What you need to do:
a: Answer these about the Fazoli's piece below:
(i) What three things is the restaurant business on any tier all about?
(ii) What year is given as a time when people's palates were less sophisticated?
(iii) Which person does the piece want Fazoli's to bring back?
b: Could you turn the paragraph of the Fazoli's piece below that begins "Sure, the employees are stuck" into a short bulleted list that keeps its main points?

2. What about the children?Fazoli's is the pasta-filled promised land for harried parents. The kid's meals are ample and cheap, there are free children's meals promos all the time, the staff is used to mobs of screaming shorties, and it's difficult for your untamed brood to piss off diners at the surrounding tables, because they all have a flock of lambs slurping noodles, too.
Sure, the employees are stuck cleaning up after the swarms of tiny locusts, but up until now they haven't had to wait hand and foot on tired, cranky parents and energetic, cranky kids. The servers are the ones who may suffer here, because even if they are magically transformed into tipped waiters, families are some of the most demanding customers -- and worst tippers. If Fazoli's is going to go in the casual dining direction, maybe it should really be innovative and set up partitioned kiddie dining areas -- complete with troughs, rubber mats and garden hoses for cleanup. The parents get to eat their chopped salads in peace, there is only one cleanup depot for employees, and everybody wins.
1. Necessity is the mother of invention -- and unnecessary can be a motherf*cker.All of these changes are indeed innovative for a fast-food chain, but there are better ways for Fazoli's to innovate. Restaurant business on any tier is all about the menu, the service and the location. Fazoli's has the location part covered -- beautifully-devised strip-mall-adjacent real estate -- and the service wasn't a concern before, so why not up the ante on the food rather than go bougie with the service? Fazoli's should stick to doing what it does best, which is offering big portions of pasta and sauce on the cheap.
People's palates are much more sophisticated than they were in 1988, and there is no end to the combinations of pastas and sauces that Fazoli's could come up with to pump up the menu. Diners are intrigued by specialty mushrooms, artisan cheese sauces, fresh produce, local ingredients -- and if you add a squirt of truffle oil to anything, watch customers scramble to order whatever it is. Make salads with spring mix greens and offer whole-grain breadsticks, and maybe throw in an heirloom tomato or two.
And the best advice of all for Fazoli's? Bring back the oven-warm chocolate chip cookie person who criss-crosses the dining rooms with the breadstick person. That would gain you far more customers than having managers roam the dining room with affected manners, and making half-hearted servers chauffeur chicken fettuccine Alfredo to customers who can really walk the few feet to the counter to get it themselves.

Excerpted data:
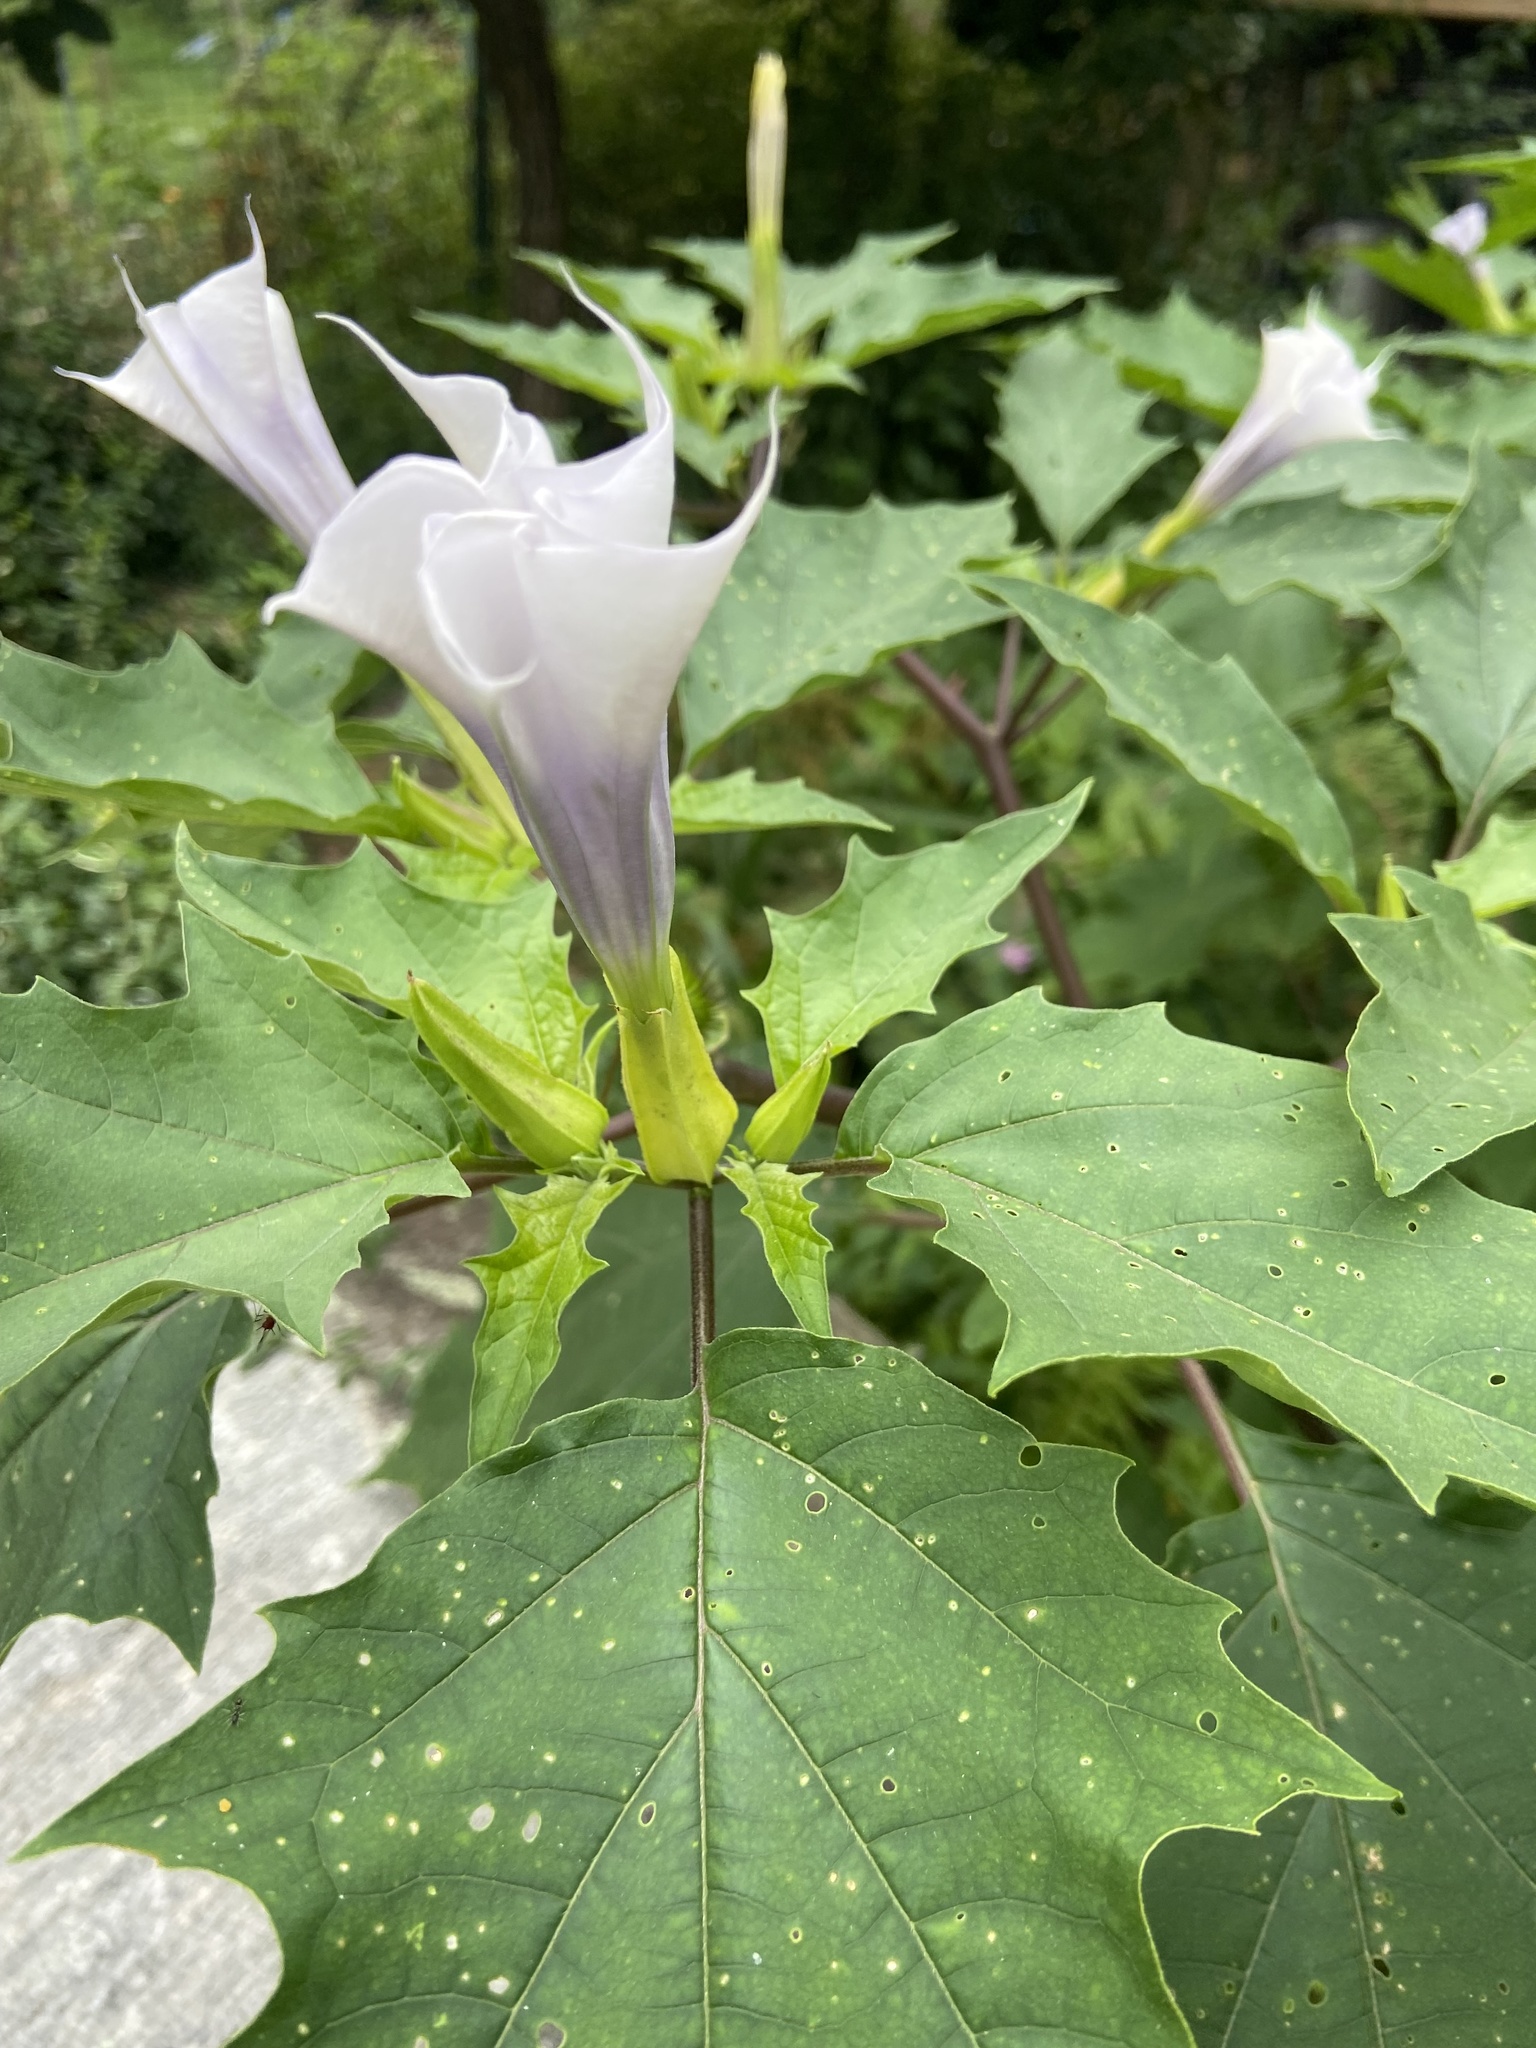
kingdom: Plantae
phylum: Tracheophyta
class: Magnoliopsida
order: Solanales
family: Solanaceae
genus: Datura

---

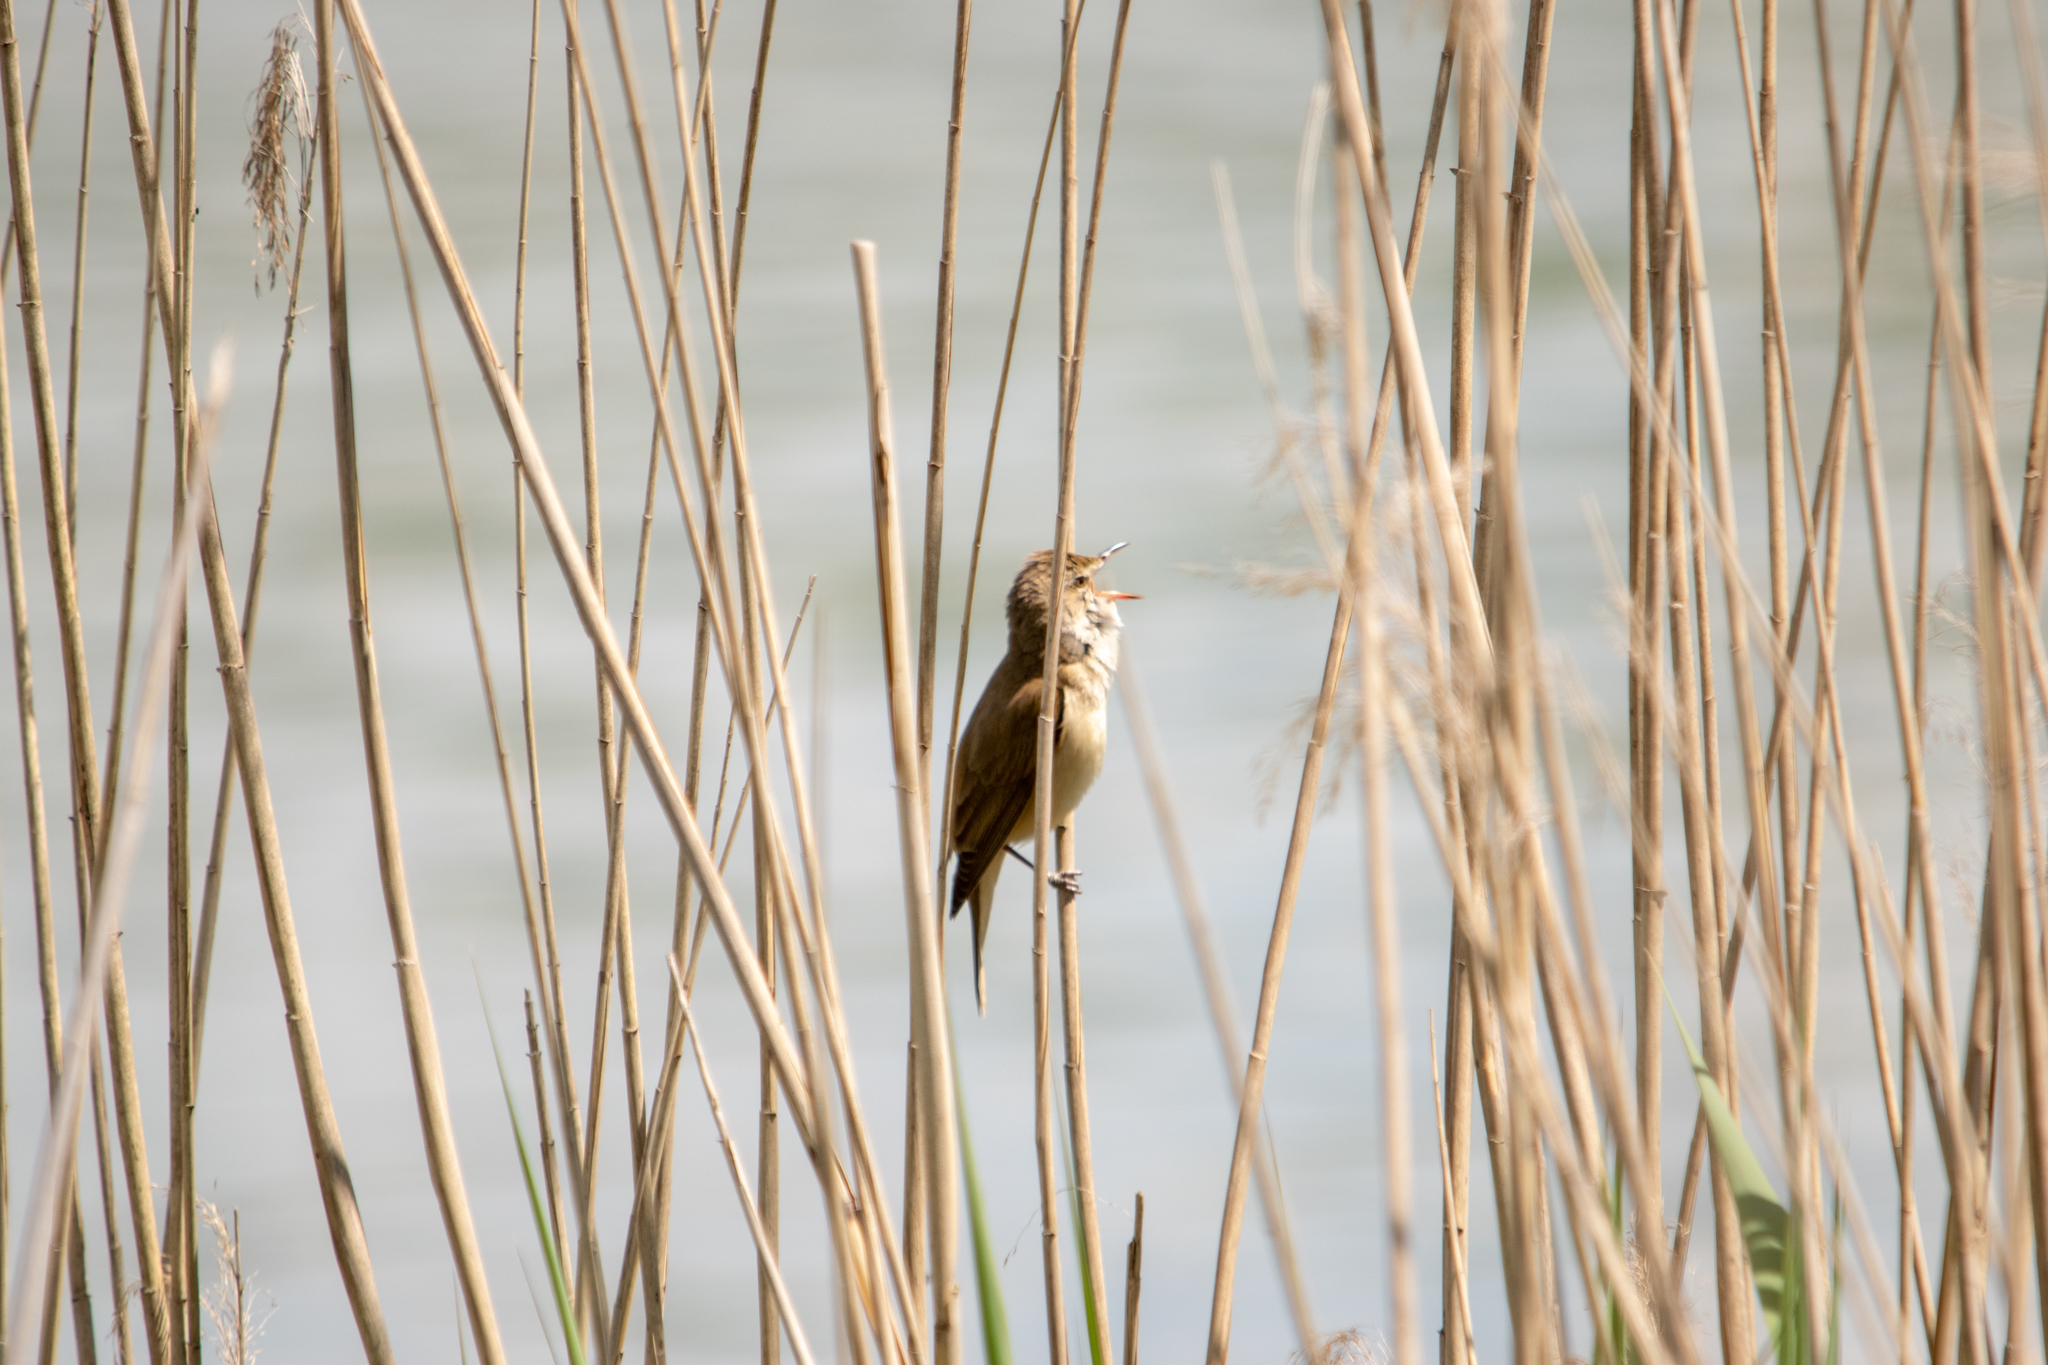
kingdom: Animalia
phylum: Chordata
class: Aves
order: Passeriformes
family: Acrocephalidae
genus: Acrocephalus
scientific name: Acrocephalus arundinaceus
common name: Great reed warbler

---

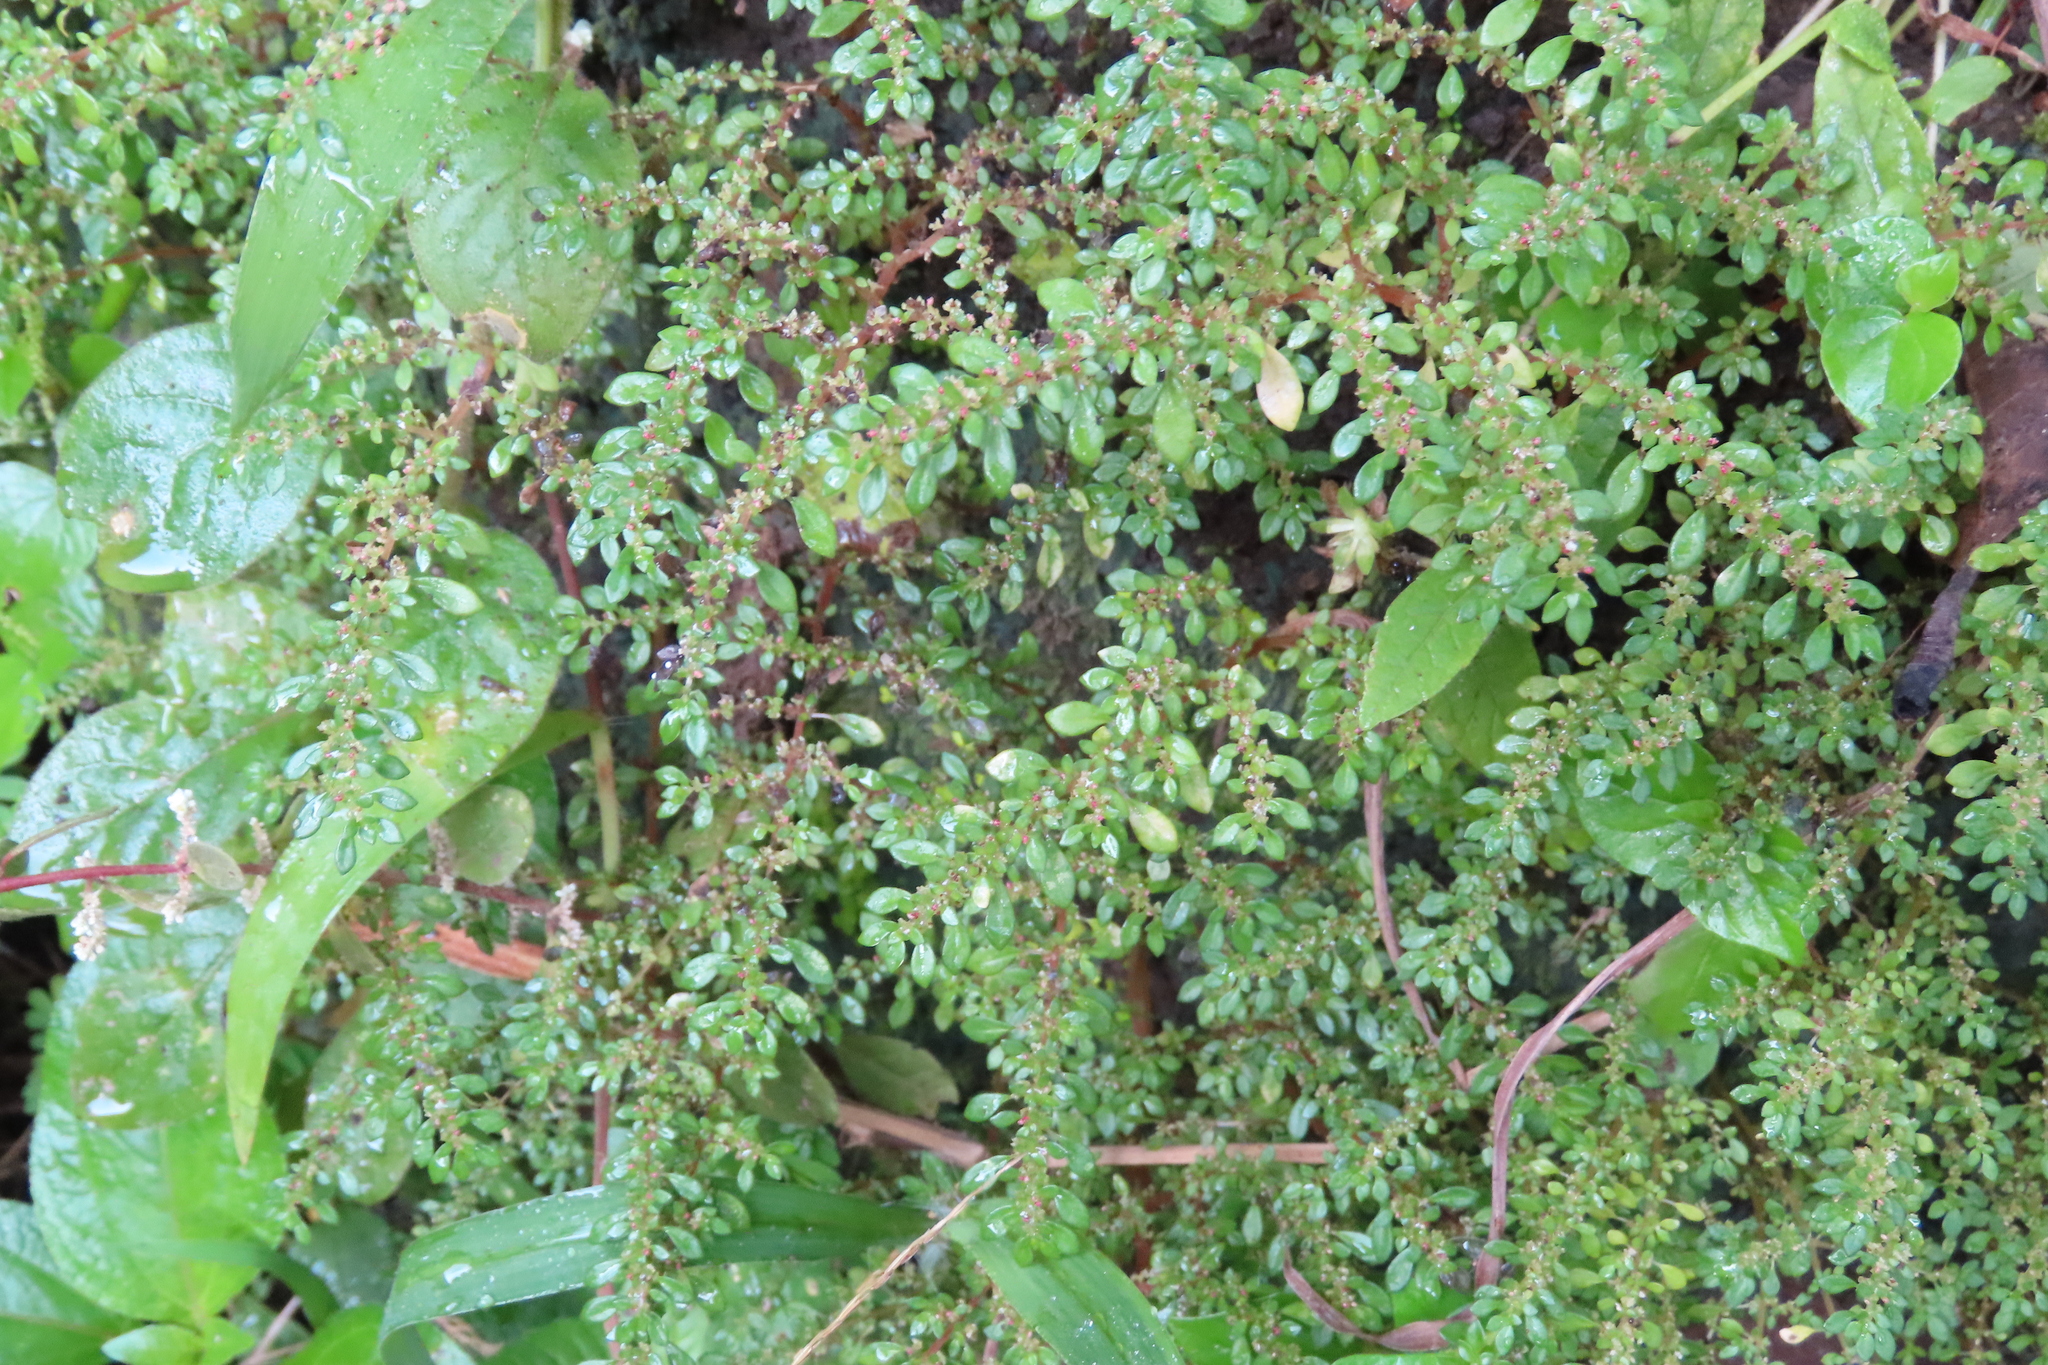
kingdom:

Answers below:
a:
(i) The menu, the service and the location.
(ii) 1988.
(iii) The oven-warm chocolate chip cookie person who criss-crosses the dining rooms with the breadstick person.

b:
- Employees already clean up after children, but until now they haven't had to wait on tired, cranky parents and energetic, cranky kids.
- Servers may suffer most. Even as tipped waiters, they would face families, who are among the most demanding customers and the worst tippers.
- If Fazoli's moves toward casual dining, it could set up partitioned kiddie dining areas with troughs, rubber mats and garden hoses for cleanup.
- Parents would eat their chopped salads in peace, employees would have only one cleanup depot, and everybody would win.